Selon une vieille blague, Sigmund Freud et Carl Jung dégustent des pâtisseries dans un café viennois. L’analyste plus jeune demande de façon hésitante à son aîné : « Dites-moi, Herr Professor Freud… Qu’est-ce qui se trouve entre la peur et le sexe ? ». Un sourcil froncé, Freud réfléchit pendant plusieurs minutes. Enfin, sa réponse triomphante arrive : « Fünf ! »
L’incongruité absurde de cette réponse fonctionne — du moins pour moi — car la chose que tout le monde sait sur Freud est à quel point il prenait le sexe au sérieux. Selon l’interprétation canonique, les pulsions lascives et les impulsions enfouies profondément dans l’inconscient sont responsables de grandes parties de notre comportement, et indirectement de beaucoup de parties de la culture en général. Si vous avez déjà rongé vos ongles à un moment de tension, si vous êtes senti étrangement excité en regardant un gratte-ciel, ou si avez voulu tuer votre père lors d’une partie compétitive de minigolf, Freud a une explication pour vous. Ce n’est peut-être pas falsifiable empiriquement, mais on ne peut pas lui reprocher de manquer de couleur locale.

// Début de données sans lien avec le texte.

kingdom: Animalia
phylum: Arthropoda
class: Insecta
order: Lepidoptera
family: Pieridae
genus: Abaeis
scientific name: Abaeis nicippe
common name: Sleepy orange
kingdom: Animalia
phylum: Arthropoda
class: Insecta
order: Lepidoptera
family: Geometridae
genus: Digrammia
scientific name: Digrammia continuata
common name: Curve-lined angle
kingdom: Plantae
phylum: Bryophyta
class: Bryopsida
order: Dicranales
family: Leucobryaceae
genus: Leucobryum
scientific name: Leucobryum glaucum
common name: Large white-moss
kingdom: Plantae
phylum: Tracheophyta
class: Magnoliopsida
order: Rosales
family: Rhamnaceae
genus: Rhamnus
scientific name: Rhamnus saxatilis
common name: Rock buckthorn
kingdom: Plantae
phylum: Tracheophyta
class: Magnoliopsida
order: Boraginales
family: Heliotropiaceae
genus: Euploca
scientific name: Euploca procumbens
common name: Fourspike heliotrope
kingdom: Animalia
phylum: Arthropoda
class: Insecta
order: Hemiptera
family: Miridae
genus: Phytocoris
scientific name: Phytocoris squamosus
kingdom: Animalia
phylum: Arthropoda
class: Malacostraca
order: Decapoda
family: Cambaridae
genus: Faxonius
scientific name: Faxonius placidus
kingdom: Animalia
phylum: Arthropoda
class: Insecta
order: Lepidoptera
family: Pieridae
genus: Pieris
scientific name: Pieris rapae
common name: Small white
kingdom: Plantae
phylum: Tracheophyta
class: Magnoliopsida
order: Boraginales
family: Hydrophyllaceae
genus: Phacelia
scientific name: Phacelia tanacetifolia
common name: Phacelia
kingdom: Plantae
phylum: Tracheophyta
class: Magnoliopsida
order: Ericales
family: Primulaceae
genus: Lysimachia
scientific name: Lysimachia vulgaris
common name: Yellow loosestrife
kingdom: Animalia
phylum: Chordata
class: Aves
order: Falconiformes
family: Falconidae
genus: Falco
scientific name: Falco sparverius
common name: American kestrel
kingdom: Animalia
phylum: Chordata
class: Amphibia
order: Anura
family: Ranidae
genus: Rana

La vision fondamentale de Freud, selon laquelle les esprits humains ont des aspects inconscients, s’est depuis révélée inestimable — notamment en tant que correction aux fantasmes des Lumières d’interactions parfaitement rationnelles entre les participants, chacun étant, de façon transparente, conscient de ses propres croyances et motivations. En ce qui concerne le moi et ses schémas de prise de décision — peut-être un peu comme le gouvernement des États-Unis en ce moment — nous ne savons pas toujours qui ou quoi est aux commandes. Bien que le Jung ait repris ce point et l’ait développé dans son propre travail, il est finalement entré en conflit avec Freud, jugeant l’obsession de ce dernier pour le sexe trop dogmatique et nécessitant lui-même une psychoanalyse. Dans les mémoires Souvenirs, rêves et pensées, il se souvient : « Il ne faisait aucun doute que Freud était émotionnellement impliqué dans sa théorie sexuelle de manière extraordinaire. Quand il en parlait, son ton devenait urgent, presque anxieux, et tous les signes de sa manière normalement critique et sceptique disparaissaient. »
Mais la republication récente de l’un des ouvrages les plus célèbres de Freud semble remettre en question la monomanie de son auteur. Comme rapporté dans The Observer la semaine dernière, dans un commentaire sur une nouvelle édition de L’Interprétation du rêve, l’analyste et neuropsychiatre le Professeur Mark Solms soutient que Freud utilisait le terme ‘sexuel’ tout au long de son œuvre d’une manière différente de l’usage ordinaire. Au lieu de cela, son objet visé était « toute activité qui visait le plaisir pour lui-même — tout ce que l’on fait dans un but de plaisir seul, par opposition à des fins pratiques ». Il semble clair que cela pourrait bien inclure des activités seulement tangentes aux régions inférieures, voire pas du tout : apprécier la musique, la nourriture, l’art ou le sport de manière agréable, par exemple. En effet, Freud aurait apparemment décrit un enfant qui donne un coup de pied dans un ballon de football ou qui se balance sur une balançoire comme ‘sexuel’ dans ce sens considérablement étendu. Et loin d’être le genre de radical culturel aimé des avant-gardistes, Solms souligne que Freud était « un gentleman plutôt conservateur et ne partageait aucune de leurs inclinations sociales révolutionnaires ».
Si cette interprétation textuelle est correcte, elle est aussi amusante : car elle semble pathétiquement remettre en question un siècle d’affectations académiques tranchantes sur la prétendue centralité de la perversité polymorphe dans la condition humaine. Peut-être que la pauvre Bertha Mason, coincée dans le grenier de Rochester, n’est pas du tout l’alter ego sexuel de Jane Eyre. Peut-être que l’intérêt d’Hamlet pour sa mère est parfaitement sain. Peut-être que Rosebud est vraiment juste le nom d’une luge.
Mais il y a aussi un côté sérieux à cela. Un aspect malheureux des lectures modernes (fausses) de Freud est la manière dont elles ont ouvert la voie à l’idée hideuse de ‘sexualité infantile’, justifiant implicitement une relaxation parfaite à la vue de jeunes filles twerkant en crop tops sur Meghan Thee Stallion ou se divertissant avec des drag queens lors d’une cérémonie d’ouverture de Jeux olympiques. Si une reconsidération de ce que Freud voulait réellement a provoqué une réinitialisation, ce serait certainement bienvenu.